(TEXT PASSAGE Opens)

The main focus in this paper, as aforementioned, is intertextuality, which is founded deeply in the chorus singing because it holds a lot of meaning and dimensions, Choral Odes shape the moral and religious environment of the performance as well as its interaction with the main figures and helps the transitions between events. The chorus itself functions as an intertextual web, because some of the songs are including Biblical verses and in the Sophocles’ time there was no Christianity. In fact, the Biblical verses are universalizing the theme of sacrificing the soul for humanity. By talking about the intertextual web, we have to mention the role of Antigone because she is voicing women, religion, and voicing the political rights and religious rights as well. On another level, she is voicing women’s rights which means that she is against oppression and against the tyrannical figure represented by her uncle - Creon.
3. Theatrical Techniques
The term “Performance” is very broad and has a lot of dimensions; performance could be defined as the widest, sharpest disc. The whole constellation of events, most of it goes unnoticed, occurring in/between both the performers and the audience from the time the first spectator enters the field of performance - the area where the stage is set - until the time the last spectator leaves. Marvin Carlson points out that the term performance has recently developed “as a central metaphor and critical tool for a bewildering variety of studies, covering almost every aspect of human activity. Performance discourse and its close theoretical partner, ‘performativity’, today dominate critical discourse not only in all manner of cultural studies, but also in business, economics, and technology” . Performance adds different dimensions that sometimes are not focused on in the original text. This section will focus on the different theatrical techniques that were employed in the Egyptian performance, namely, light and sound effects, symbolism, and Brecht’s alienation techniques. Light will also be shed upon the play as an intertext, and the feminist reading of the play.
The use of light, the sound effects, and the songs of the chorus are very significant. The use of dim lights and almost dark stage present the sadness and the conflict among the characters who called for preserving humanity by burying and honoring the dead, and the oppressor character “Creon” who rejects and even suppresses everyone who could support Antigone and her act of burying her brother’s dead body. The point of burying the dead body functions as an intertext with the Islamic religion because in Islam there is a strong call for hurrying up in burying the dead body, so it is an intertext with the Islamic religion in this point and its appeal for the Muslim faith.

(TEXT PASSAGE Closes)

TASK 1 →
Answer these questions using the text on the Egyptian performance of Antigone:
(a) Who is the tyrannical figure that Antigone stands against?
(b) Whom does the text quote on the term "performance"?
(c) The act of burying the dead body is an intertext with which religion?
TASK 2 → Rewrite the rows from the line with "What are all" through the end of the rows. Replace "series" with "sets" and keep everything else the same. Leave out the pictures.

(INPUT DATA Opens)

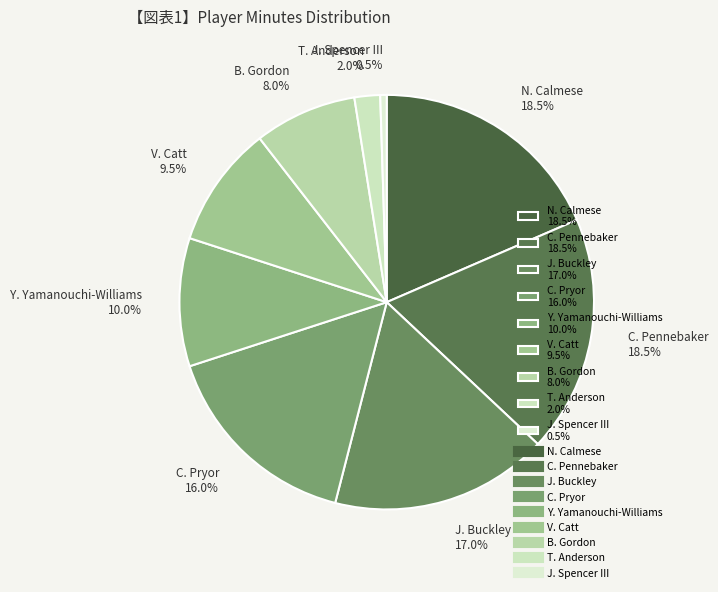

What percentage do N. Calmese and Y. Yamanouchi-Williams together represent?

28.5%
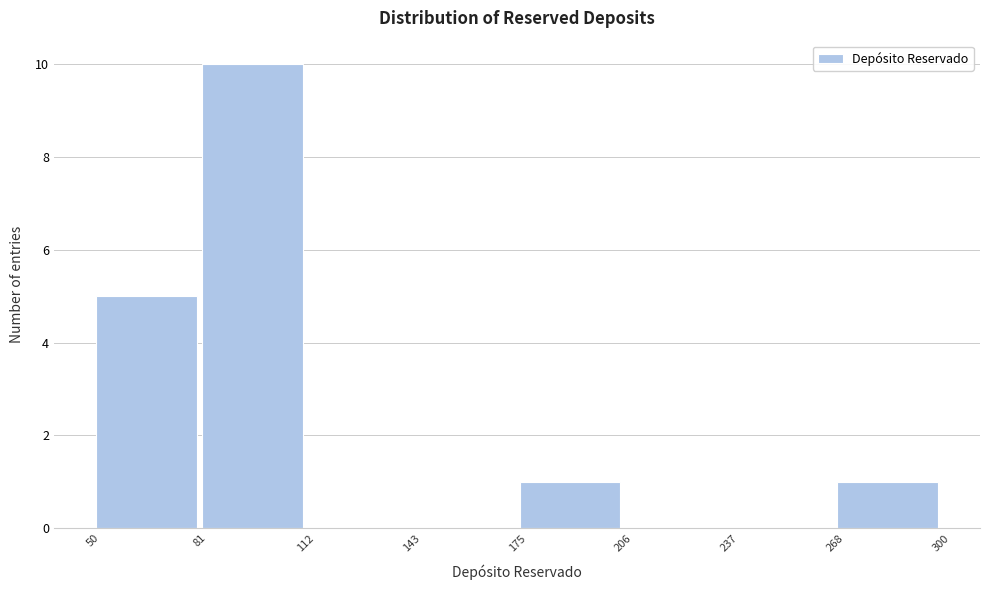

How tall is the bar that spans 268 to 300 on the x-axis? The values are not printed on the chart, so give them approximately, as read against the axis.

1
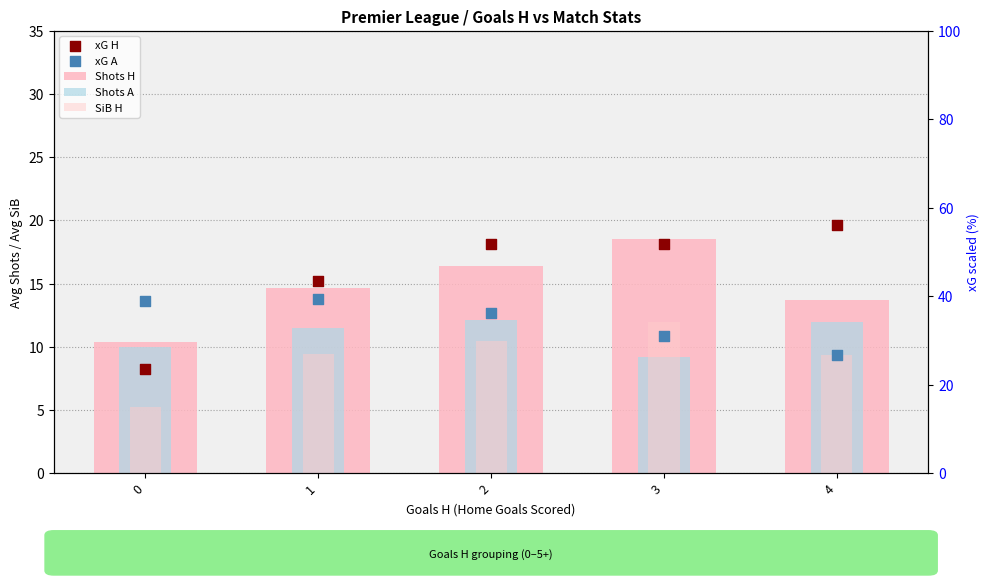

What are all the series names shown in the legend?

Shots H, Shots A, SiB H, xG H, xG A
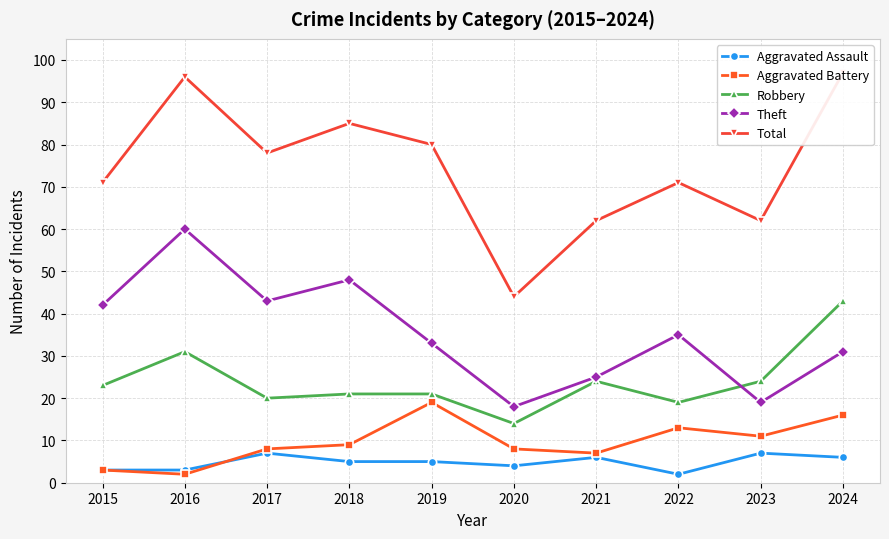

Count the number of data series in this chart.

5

(INPUT DATA Closes)

WRITTEN RESPONSE 1 →
(a) Her uncle, Creon.
(b) Marvin Carlson.
(c) The Islamic religion.

WRITTEN RESPONSE 2 →
What are all the sets names shown in the legend?

Shots H, Shots A, SiB H, xG H, xG A

Count the number of data sets in this chart.

5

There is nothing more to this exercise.